Sathu Pradit Road (ถนนสาธุประดิษฐ์, /th/), generally referred simply as Sathu Pradit (สาธุประดิษฐ์) is a road in Bangkok.

==Route==
Sathu Pradit is a two-lane road, beginning from Chan road at the Sathu - Chan junction in Thung Wat Don, Sathon district. Then, it headed southeast in the Bang Phongphang area, Yan Nawa district, then intersect with Ratchadaphisek road to the southwest cuts across Rama III road, where it is referred to as Sathu Pradit intersection. Up till it dead-ends at Sathu Pradit pier on the Chao Phraya river.

==History==
It is the first road built in Yan Nawa district. The road was constructed by Tuan Sathu, a man who was local gardener and landowner. He had the idea of constructing the road by removing an existing canal and filling it with dirt to become a passable dirt road in 1925. When completed, Sathu Pradit road extended from Bridge 4 (Chan road) to Ton Tal curve (near Soi Sathu Pradit 41 in current time).

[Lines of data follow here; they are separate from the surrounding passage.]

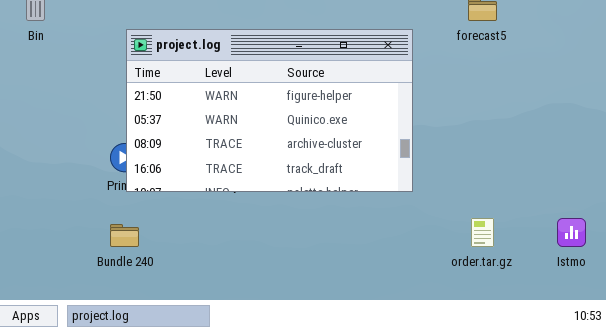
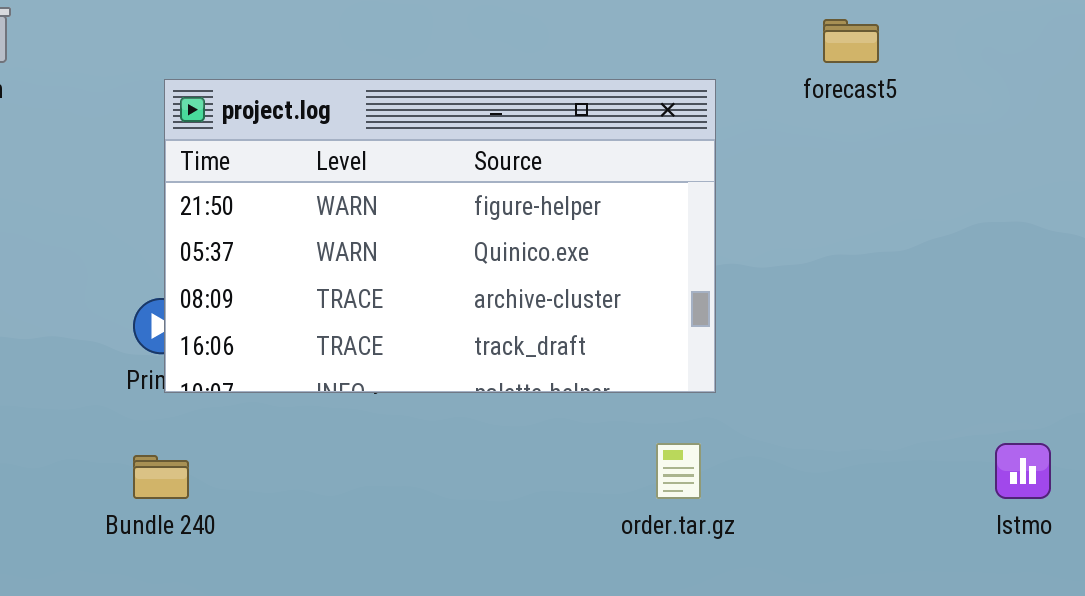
order.tar.gz: [471,218,494,247] -> [656,443,701,499], moved

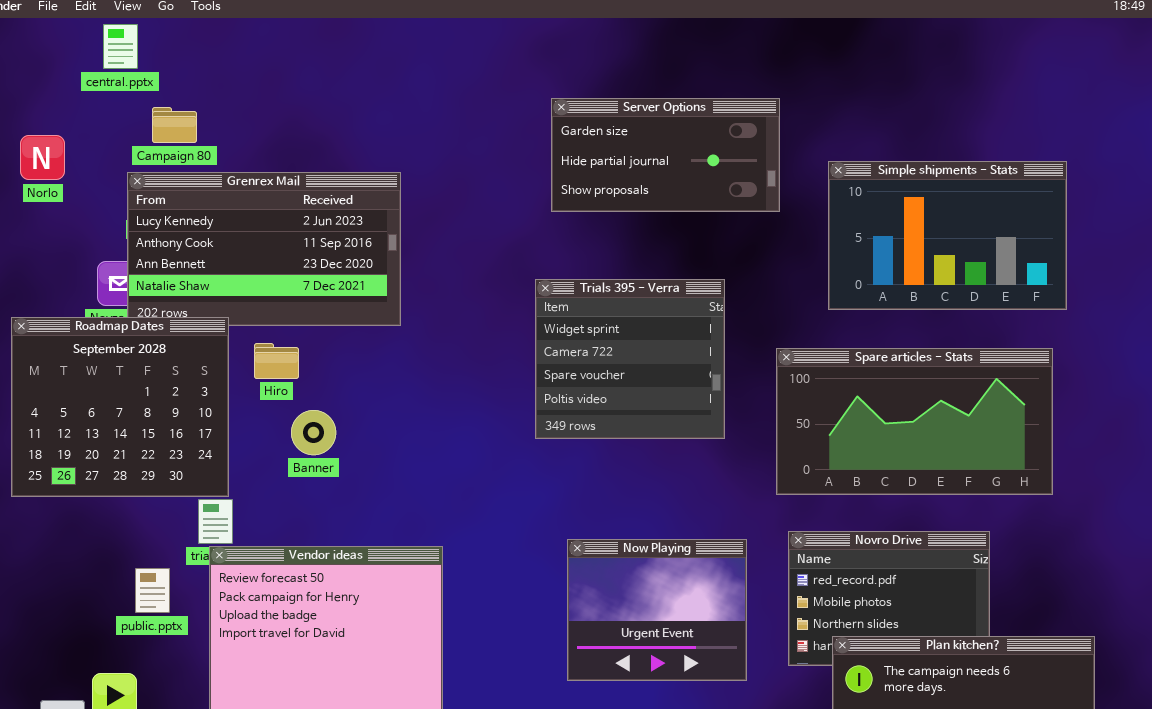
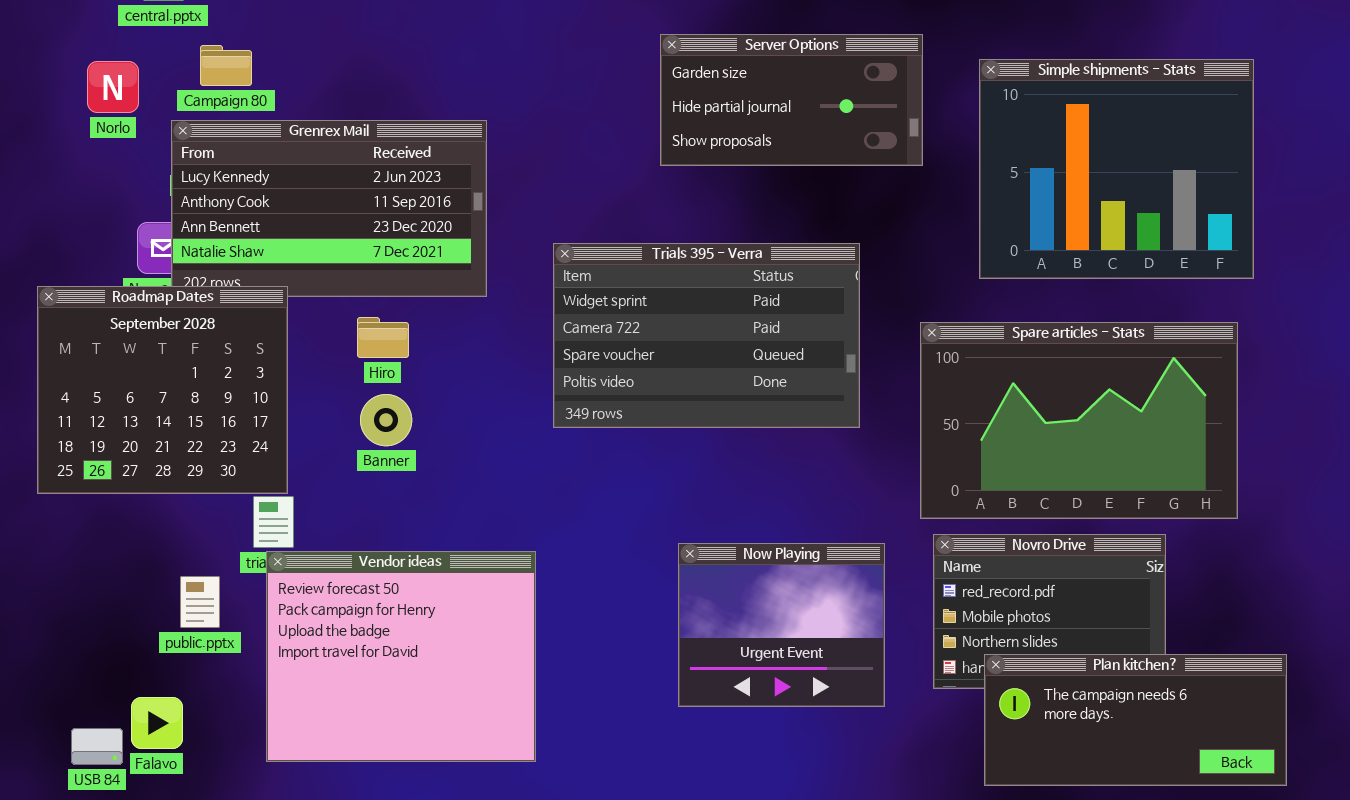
Norlo: [20,135,65,180] -> [87,61,139,113], moved
Simple shipments - Stats: [828,161,1067,310] -> [979,59,1254,279], resized
Trials 395 - Verra: [535,279,725,439] -> [553,243,860,428], resized
Hiro: [254,343,299,379] -> [357,317,409,358], moved
Spare articles - Stats: [776,348,1053,495] -> [920,322,1238,519], resized

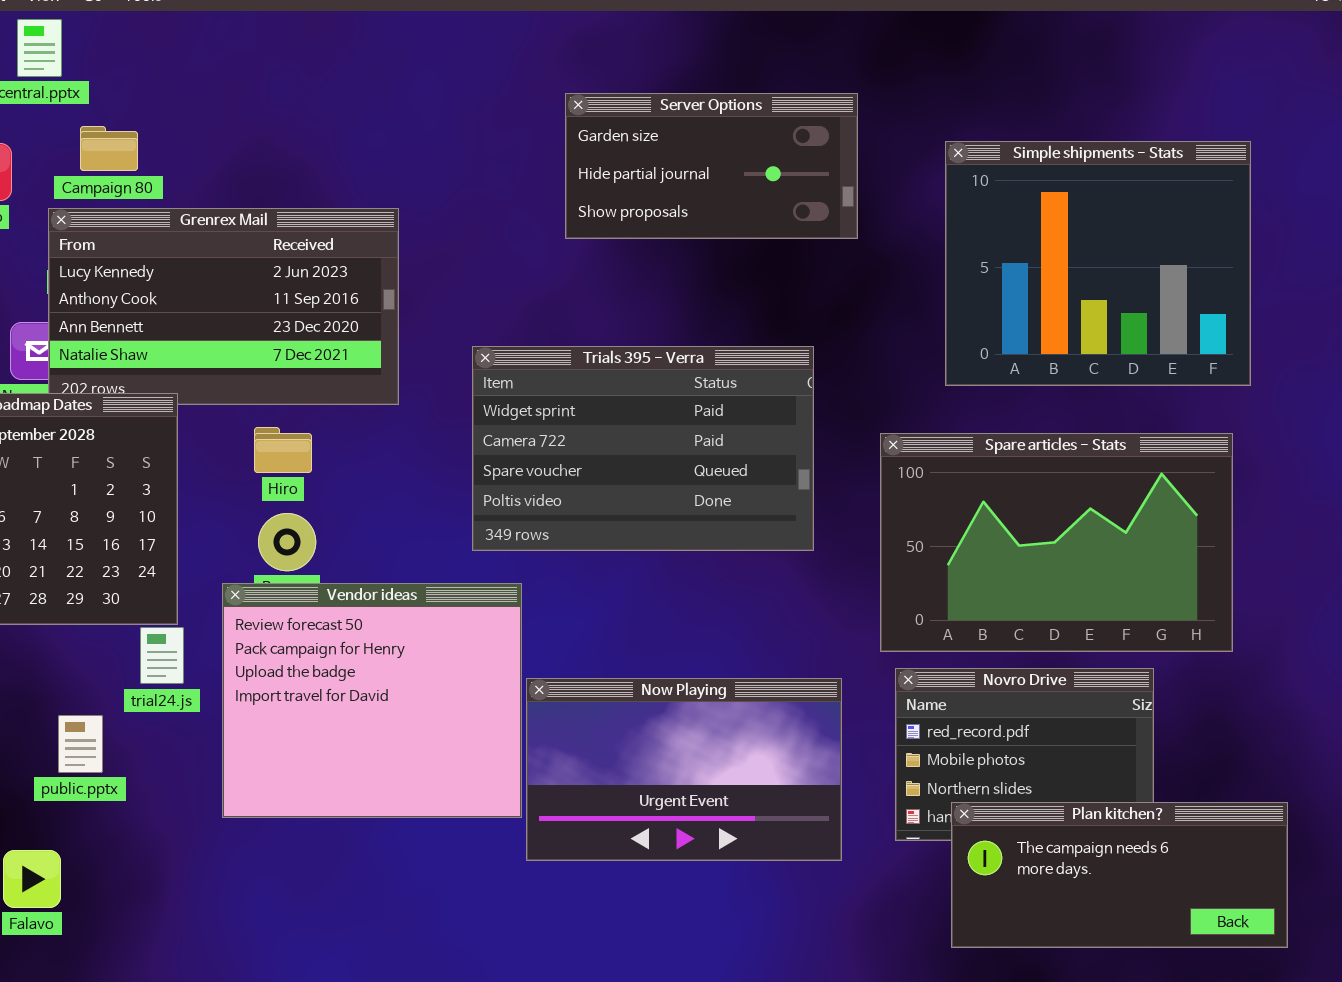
Server Options: [660,34,923,166] -> [565,93,858,239], moved
Now Playing: [678,543,885,707] -> [526,678,842,861], resized
Vendor ideas: [266,551,536,762] -> [222,583,522,818], moved

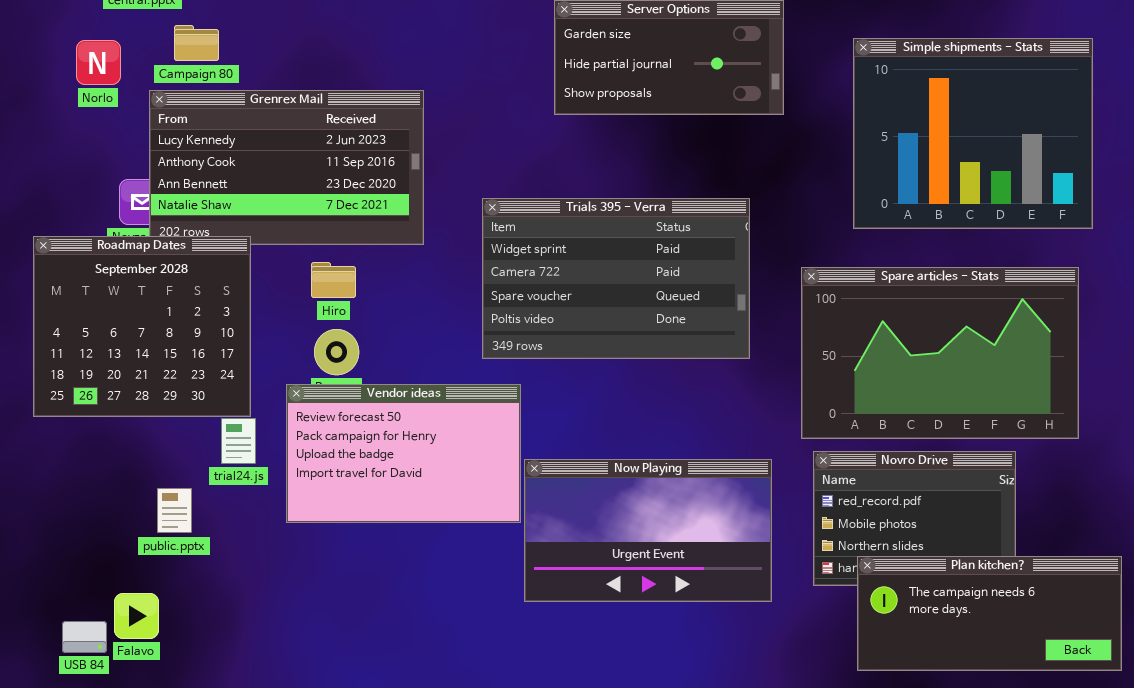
Vendor ideas: [222,583,522,818] -> [286,384,521,523], resized

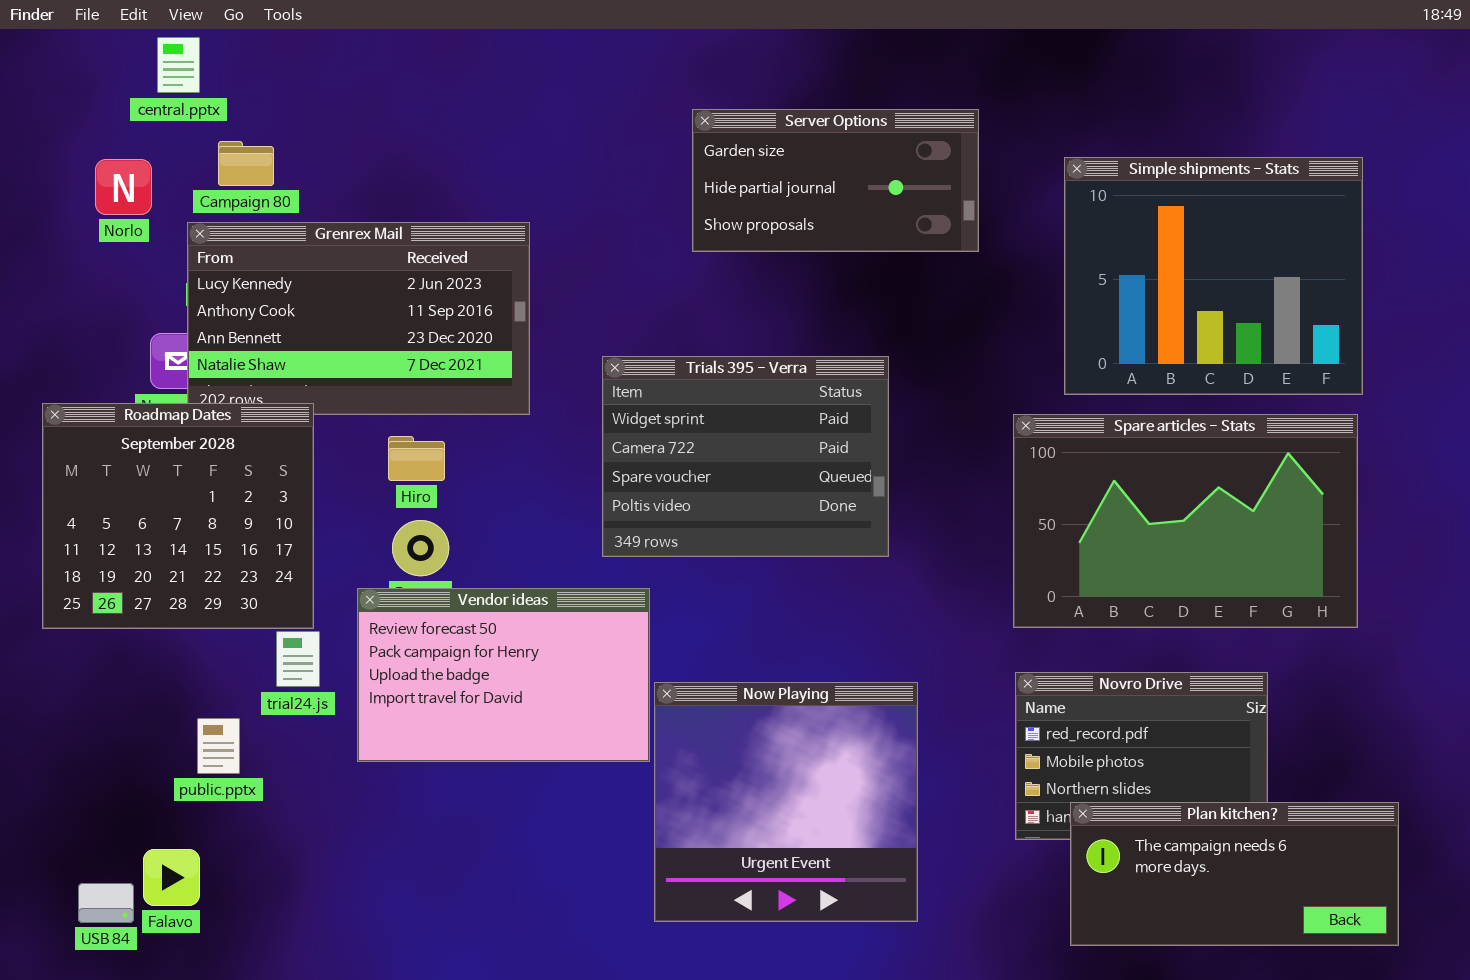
Trials 395 - Verra: [482,198,750,359] -> [602,356,889,557], resized
Spare articles - Stats: [801,267,1079,439] -> [1013,414,1358,628], moved
Now Playing: [524,459,772,602] -> [654,682,918,922], resized

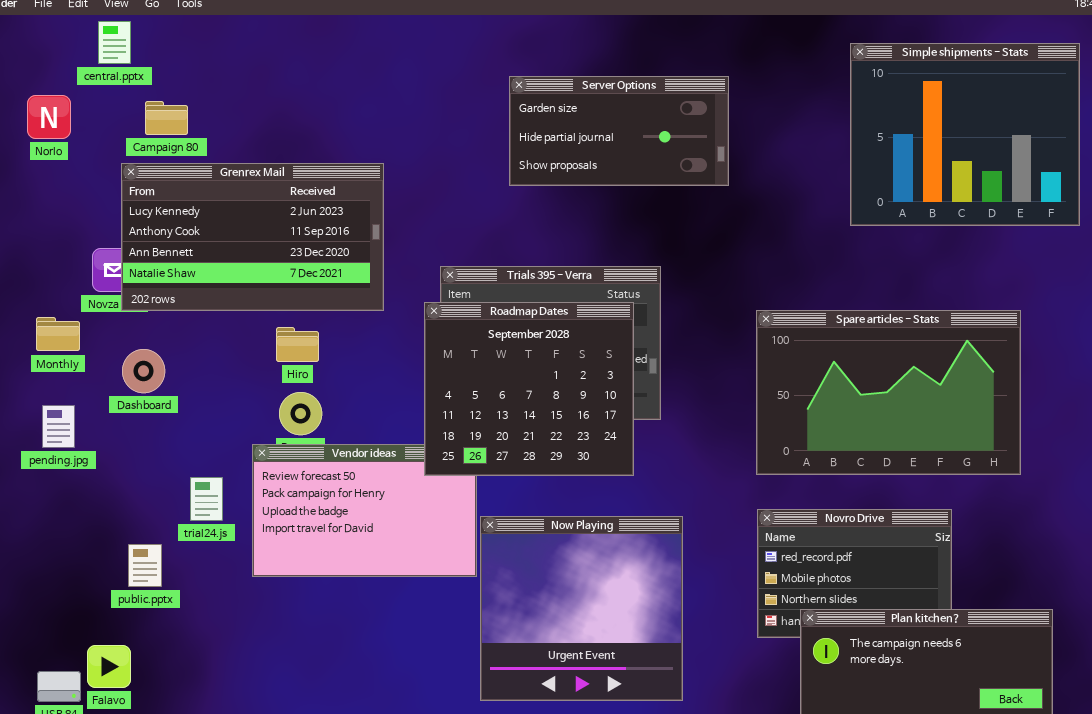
Simple shipments - Stats: [1064,157,1363,395] -> [850,43,1080,226], moved
Norlo: [95,159,152,215] -> [27,95,71,139], moved
Roadmap Dates: [42,403,314,629] -> [424,302,634,476], moved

In 1968, there was another road which was constructed by locals. It was a red dirt road that crossed from Khlong Poom garden through Wat Chong Nonsi to Pae Ta market. It was called "Thanon Daeng" (ถนนแดง, lit. 'red road'). Now it is called Soi Nak Suwan (ซอยนาคสุวรรณ), also formally known as Soi Nonsi 14 (ซอยนนทรี 14).

When Anake Priyanont was Yan Nawa district director (1957–1960), a public hearing was conducted at the Wat Dok Mai to discuss road construction. The community suggested construction a footpath from Soi Sathu Pradit 34 to Sathu Pradit road to assist transporting agricultural products to market.

But, the government did not approve the footpath construction but approved a six-meter-wide concrete road instead. Unfortunately, this plan created issues of encroachment of some people's estates. Thus, the development was changed to become a concrete Sathu Pradit road construction project, from the starting of Chan Road Bridge 4 to Ton Tal curve was purchased. This included some land belonging to Khun Ying Boonmee Bururachrangsan who was landlord of Public Health Henter 7 Boonmee Bururachrangsan area.

Currently, a memorial has been erected in memory of Tuan Sathu at the entrance of Soi Sathu Pradit 20.